Segment Start: Supplied data
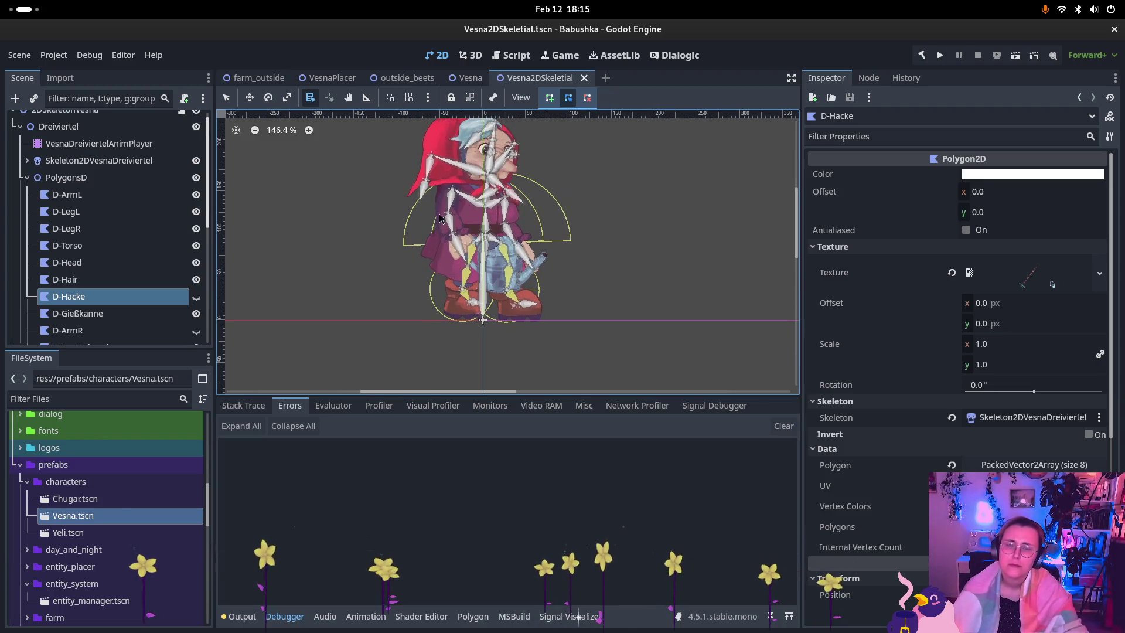
click(469, 78)
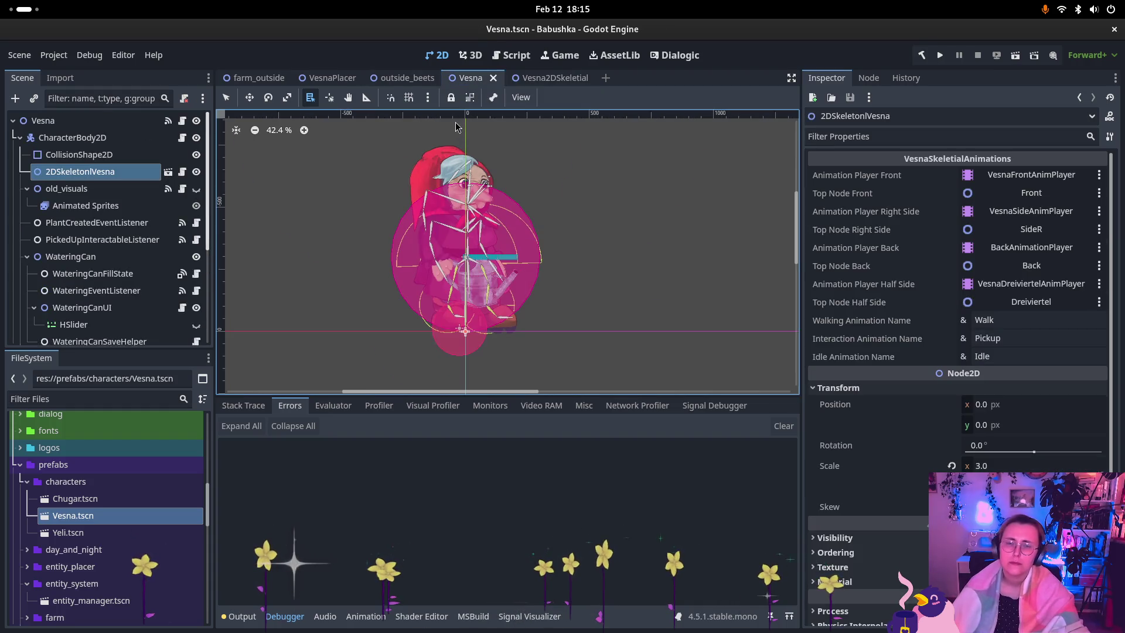
click(409, 80)
click(258, 78)
key(F6)
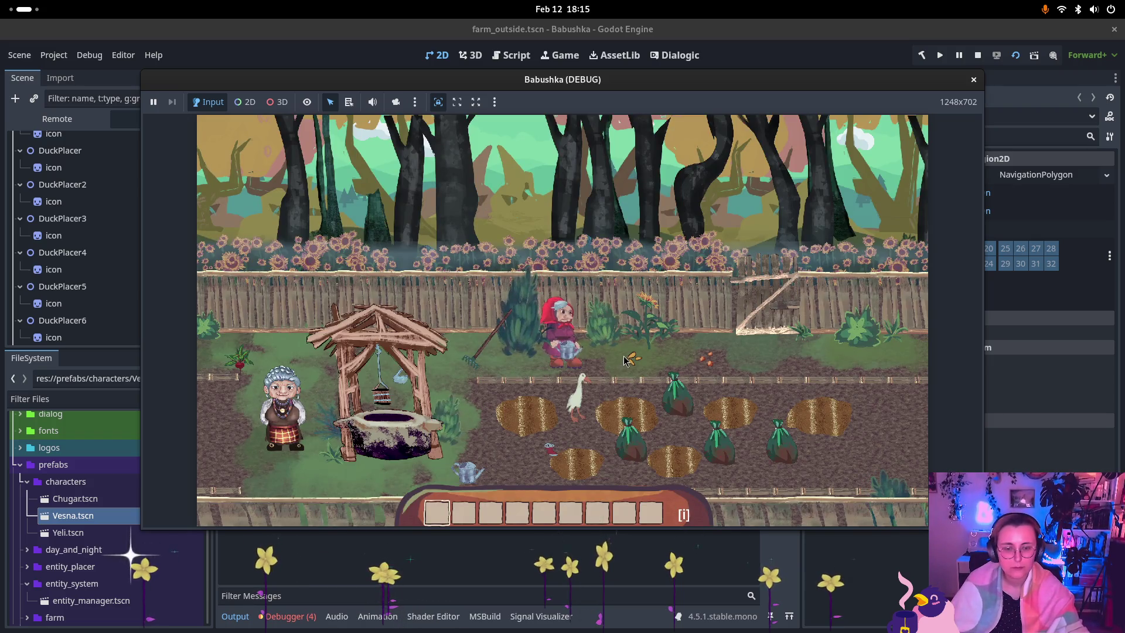
Step: Walk Vesna left and right around the well with the WASD keys, then stop the game
click(625, 360)
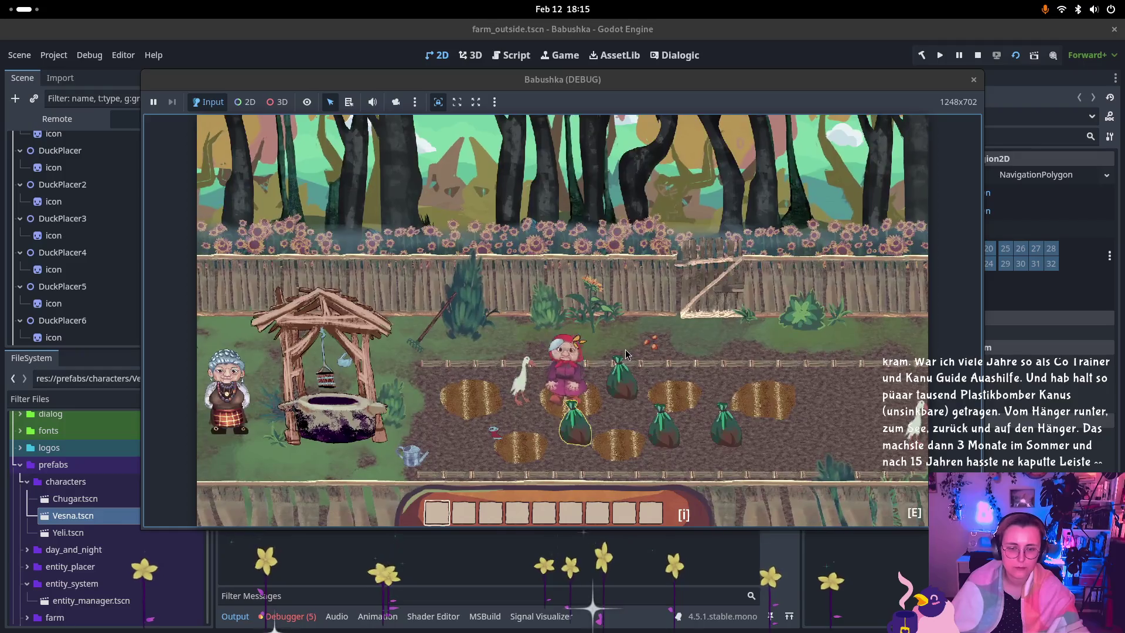
key(s)
key(a)
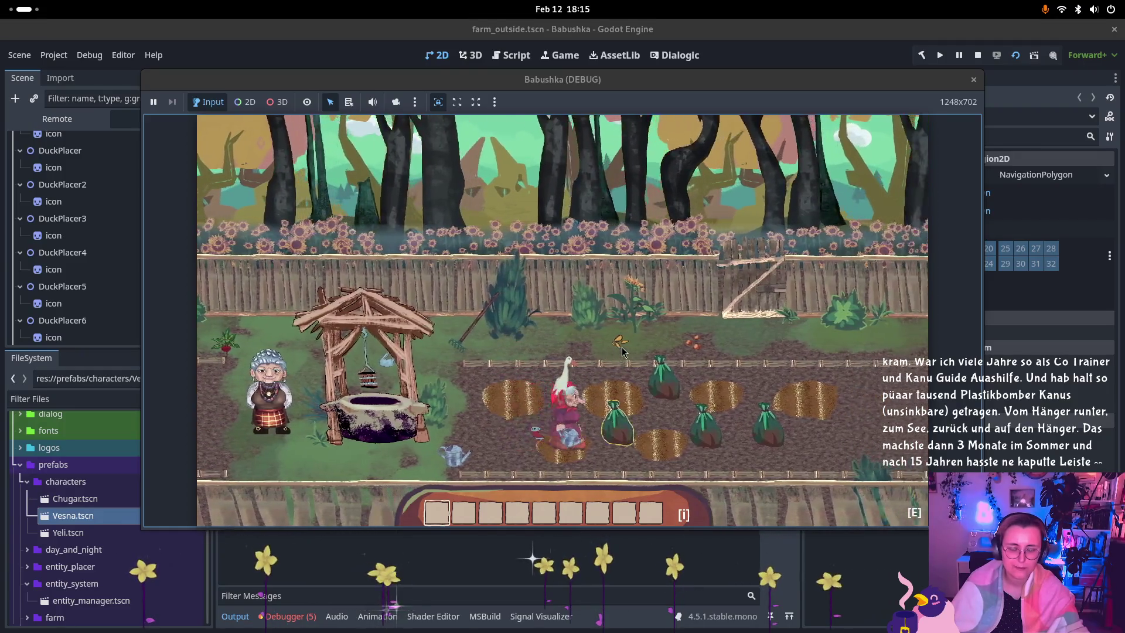
key(d)
key(w)
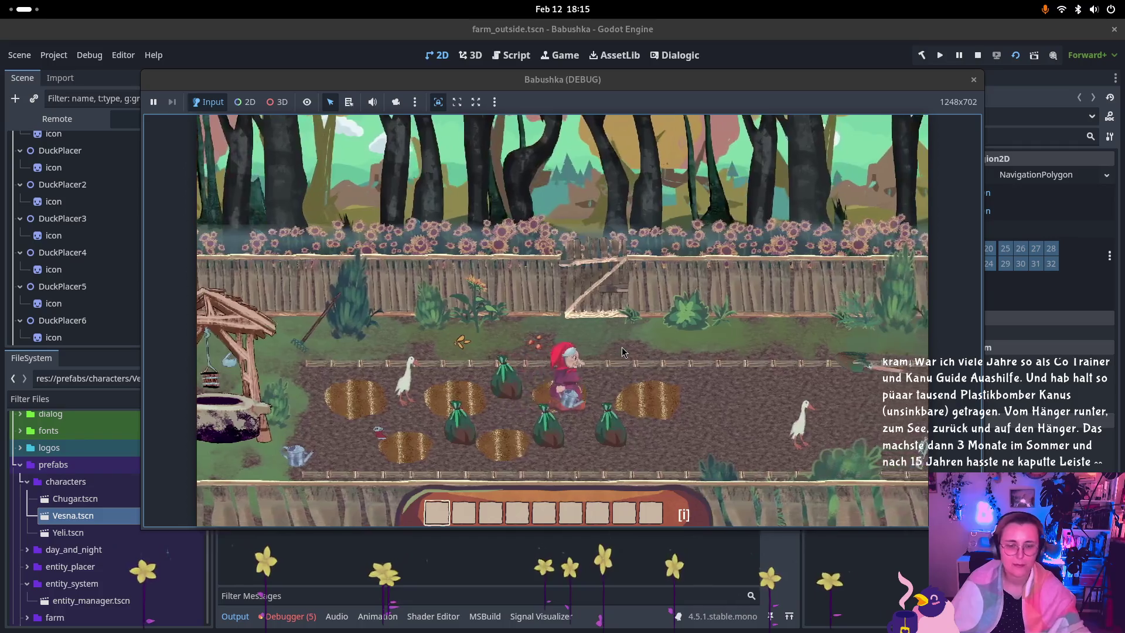
key(d)
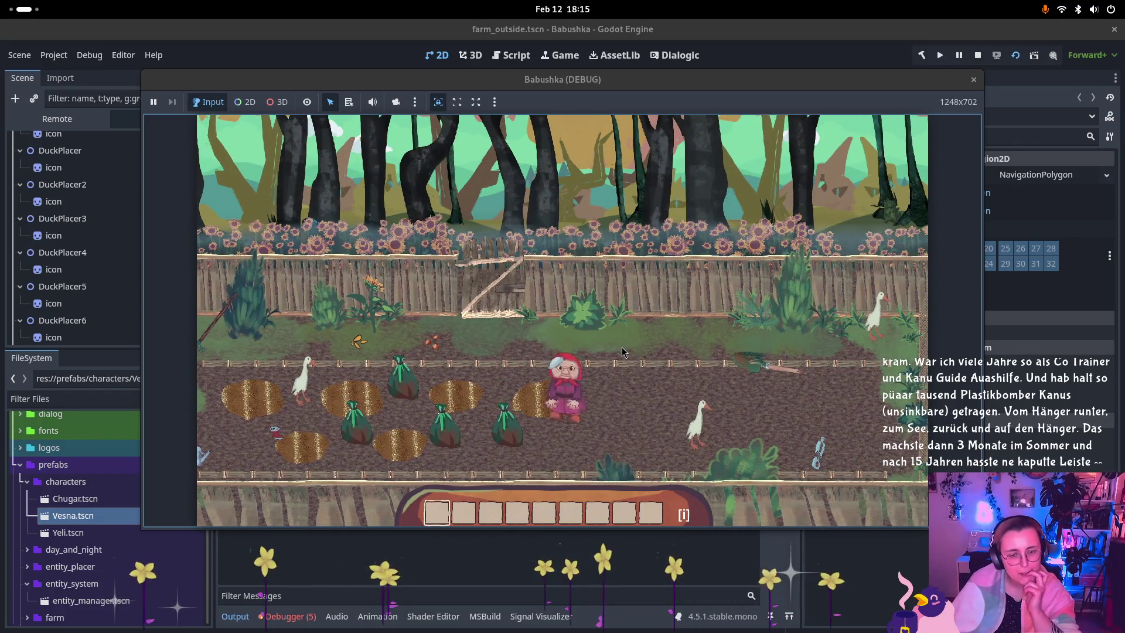
key(d)
key(w)
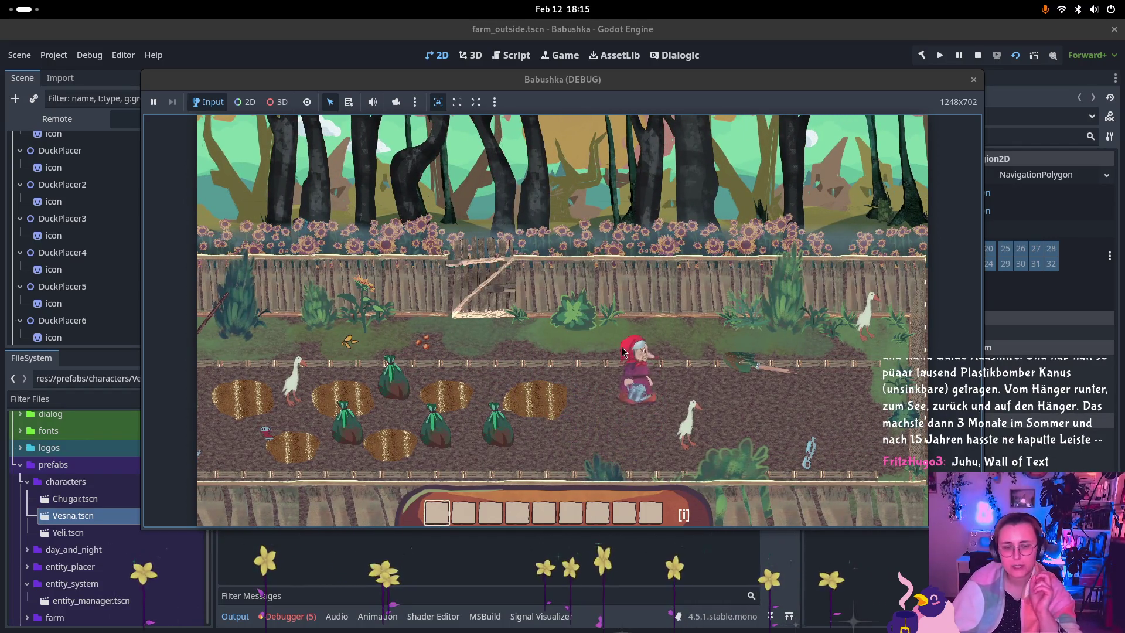
key(a)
Segment End: Supplied data
Task directions: Respond with one number only: how many lines of the data contain "click".

Exercise response: 4